**Problem 1:**
In the feature request about the Supabase package, which package.json field should list the platform packages in place of the postinstall script?

**Passage shown:**
————————
Is your feature request related to a problem? Please describe.
The Supabase package currently runs a postinstall script to download the binary for the current platform. This strategy should be avoided: postinstall scripts are dangerous, but also very inconvenient (they are unstable, slow, don't work well with caches, disable optimizations in package managers).

  • Not all of npm's settings can be forwarded due to npm bugs such as [BUG] Config environment variable forwarding breaks with false config values npm/cli#2284, and npm has said these bugs will never be fixed.
  • Some people have configured their network environments such that downloading from https://registry.npmjs.org/ will hang instead of either succeeding or failing.
  • The installed package was broken if you used npm --ignore-scripts because then the post-install script wasn't run. Some people enable this option so that malicious packages must be run first before being able to do malicious stuff.

For more details, see this thread, which is fairly detailed: evanw/esbuild#1621.

Describe the solution you'd like
Instead, you should use the same strategy as tools like esbuild or swc. It's been documented in detail in the thread I mentioned, but to give you an idea, you'd have to do the following:

  • Create a set of @supabase/cli-<platform> package, each one with the relevant bin for the given platform
  • Each of those packages should set the os, cpu, and possibly libc fields from the package.json accordingly
  • In the supabase package, remove the postinstall script and instead list the platform packages in the optionalDependencies field.
————————
**Problem 2:**
In the records, change "นางสาว" to "น.ส." everywhere from the first line through the line containing "ชลิดา อภิธนาคุณ". Leave everything else unchanged, and give only those lines.

**Records shown:**
————————
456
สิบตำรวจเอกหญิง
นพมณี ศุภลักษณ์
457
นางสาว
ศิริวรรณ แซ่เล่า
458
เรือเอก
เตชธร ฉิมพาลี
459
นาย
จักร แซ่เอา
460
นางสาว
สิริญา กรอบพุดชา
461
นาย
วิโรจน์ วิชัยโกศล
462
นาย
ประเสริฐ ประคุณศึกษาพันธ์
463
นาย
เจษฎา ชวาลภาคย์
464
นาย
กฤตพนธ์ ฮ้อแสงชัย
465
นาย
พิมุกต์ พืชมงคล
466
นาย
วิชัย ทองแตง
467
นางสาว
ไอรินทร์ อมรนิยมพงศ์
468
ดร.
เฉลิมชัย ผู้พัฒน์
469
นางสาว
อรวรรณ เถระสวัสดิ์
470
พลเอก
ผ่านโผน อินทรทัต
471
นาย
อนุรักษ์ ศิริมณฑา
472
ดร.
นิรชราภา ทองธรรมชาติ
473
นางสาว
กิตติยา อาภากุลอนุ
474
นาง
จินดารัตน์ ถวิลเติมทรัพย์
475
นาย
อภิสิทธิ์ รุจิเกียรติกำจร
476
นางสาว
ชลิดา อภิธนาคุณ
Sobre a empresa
————————
**Reply 1:**
The optionalDependencies field.

**Reply 2:**
456
สิบตำรวจเอกหญิง
นพมณี ศุภลักษณ์
457
น.ส.
ศิริวรรณ แซ่เล่า
458
เรือเอก
เตชธร ฉิมพาลี
459
นาย
จักร แซ่เอา
460
น.ส.
สิริญา กรอบพุดชา
461
นาย
วิโรจน์ วิชัยโกศล
462
นาย
ประเสริฐ ประคุณศึกษาพันธ์
463
นาย
เจษฎา ชวาลภาคย์
464
นาย
กฤตพนธ์ ฮ้อแสงชัย
465
นาย
พิมุกต์ พืชมงคล
466
นาย
วิชัย ทองแตง
467
น.ส.
ไอรินทร์ อมรนิยมพงศ์
468
ดร.
เฉลิมชัย ผู้พัฒน์
469
น.ส.
อรวรรณ เถระสวัสดิ์
470
พลเอก
ผ่านโผน อินทรทัต
471
นาย
อนุรักษ์ ศิริมณฑา
472
ดร.
นิรชราภา ทองธรรมชาติ
473
น.ส.
กิตติยา อาภากุลอนุ
474
นาง
จินดารัตน์ ถวิลเติมทรัพย์
475
นาย
อภิสิทธิ์ รุจิเกียรติกำจร
476
น.ส.
ชลิดา อภิธนาคุณ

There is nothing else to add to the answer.